According to another Liberal rising star and anti-China hysteric, Andrew Hastie MP (who after a similarly meteoric rise was appointed shadow defence minister in June 2022), in March 2017 Paterson led the back-bench revolt that scuttled plans finally to ratify the extradition treaty with China which the Howard Liberal government had negotiated 10 years earlier. “James just stood up and said [to Foreign Minister Julie Bishop], ‘I’m not backing this and I reserve my right to cross the floor’”, Hastie told the Australian, “and then he walked out. … He got an angry call from [PM] Malcolm Turnbull the next morning but the vote did not go ahead.” Other parliamentarians from both major parties thereafter reportedly formed an “informal grouping … to discuss China policy”—and thus was born the “Wolverines” clique, named for the heroes of the paranoid 1984 Hollywood film Red Dawn, in which a group of Colorado high-schoolers wage guerrilla war against invading Soviet and Cuban troops. Derided in 2020 by two former Australian intelligence chiefs as “immature, juvenile and destructive” and “add[ing] no value” to the discussion,1 Paterson, Hastie and their fellow Wolverines have nonetheless been allowed to drive the Parliament’s foreign policy debate ever since, resulting in the passage of successive suites of ever more draconian “national security” legislation. They have done so in collaboration with some of the most extreme neoconservative elements in both Washington, DC and London.

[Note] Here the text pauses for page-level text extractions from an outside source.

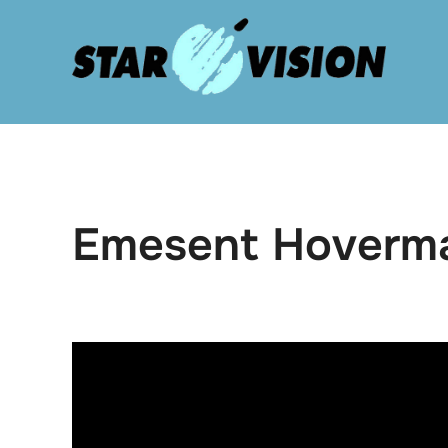
Skip
to
content
Emesent Hoverm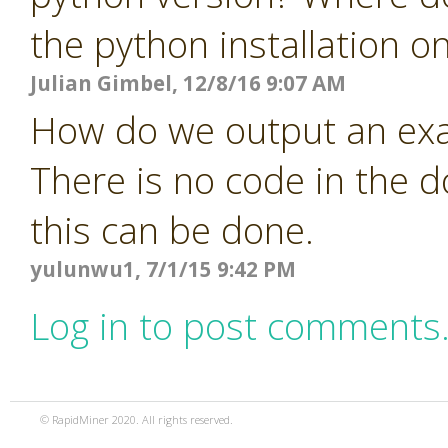
the python installation o
Julian Gimbel, 12/8/16 9:07 AM
How do we output an exa
There is no code in the 
this can be done.
yulunwu1, 7/1/15 9:42 PM
Log in to post comments
© RapidMiner 2020. All rights reserved.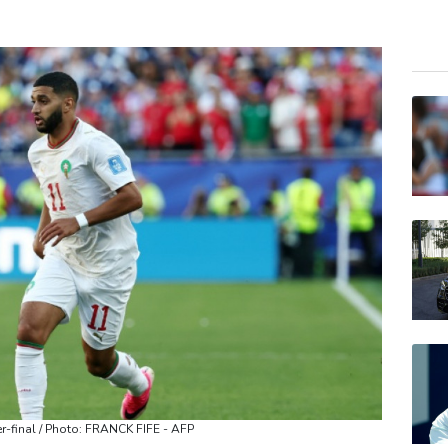
NGG
GSK
BCC
RIO
BCE
BP
RELX
JRI
RYCE
AZN
VOD
r-final / Photo: FRANCK FIFE - AFP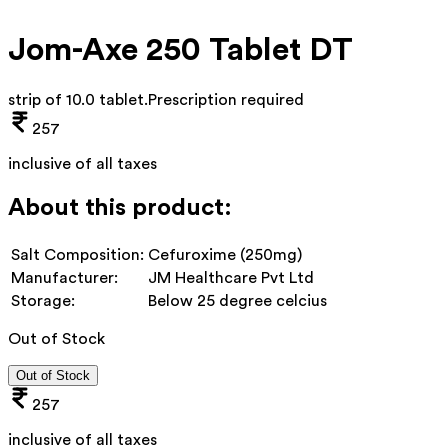
Jom-Axe 250 Tablet DT
strip of 10.0 tablet
.
Prescription required
257
inclusive of all taxes
About this product:
Salt Composition:
Cefuroxime (250mg)
Manufacturer:
JM Healthcare Pvt Ltd
Storage:
Below 25 degree celcius
Out of Stock
Out of Stock
257
inclusive of all taxes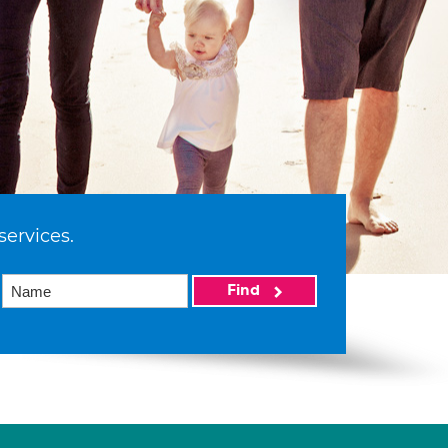
services.
Find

Chief among these is the Henry Jackson Society (HJS), a pro-war think tank based in London and named after the late US Senator (in 1953-83) and anti-Communist ideologue Henry “Scoop” Jackson. Founded in 2005, the HJS lists among its “international patrons” several of the US neocon gang responsible for the 2003 invasion of Iraq, alongside one of its main Australian boosters, former Labor MP Michael Danby.2 In 2011 it championed the equally illegal and even more disastrous US/UK/French regime-change war on Libya. Hastie and Paterson have worked hand-in-glove with the HJS since at least 2017, with Hastie speaking at its international events and co-chairing—along with fellow Wolverine, the late Labor Party Senator Kimberly Kitching—the London-based International Parliamentary Alliance against China (IPAC), designed by the HJS and modelled upon the Wolverines to try to coordinate identically insane China policy uniformly throughout the so-called “democratic” world. Paterson replaced Hastie as IPAC co-chair in February 2021, following the latter’s promotion to assistant defence minister the previous December; as of this writing he has not resigned after his own promotion to the senior Shadow Cabinet, and continues to be listed as Australian co-chair on IPAC’s website alongside Labor MP Peter Khalil. A former Defence official and fellow Iraq war apologist, Khalil is currently chair of Canberra’s Parliamentary Joint Committee on Intelligence and Security (PJCIS), a role in which he was preceded by Paterson, and Hastie before him.
The PJCIS purports to exert democratic oversight of Australia’s intelligence agencies, but in practice has served almost exclusively as a rubber-stamp for their—and through them the Anglo-American establishment’s—agenda. Paterson’s appointment to the shadow cabinet, and Khalil’s appointment to chair the PJCIS in his place, once again illustrates that Australia is a one-party state where “national security”, or indeed any vital policy area is concerned.
1. “Former intel chiefs slam ‘Wolverines’, call for ‘sensible engagement’ with China”, AAS, 24 June 2020.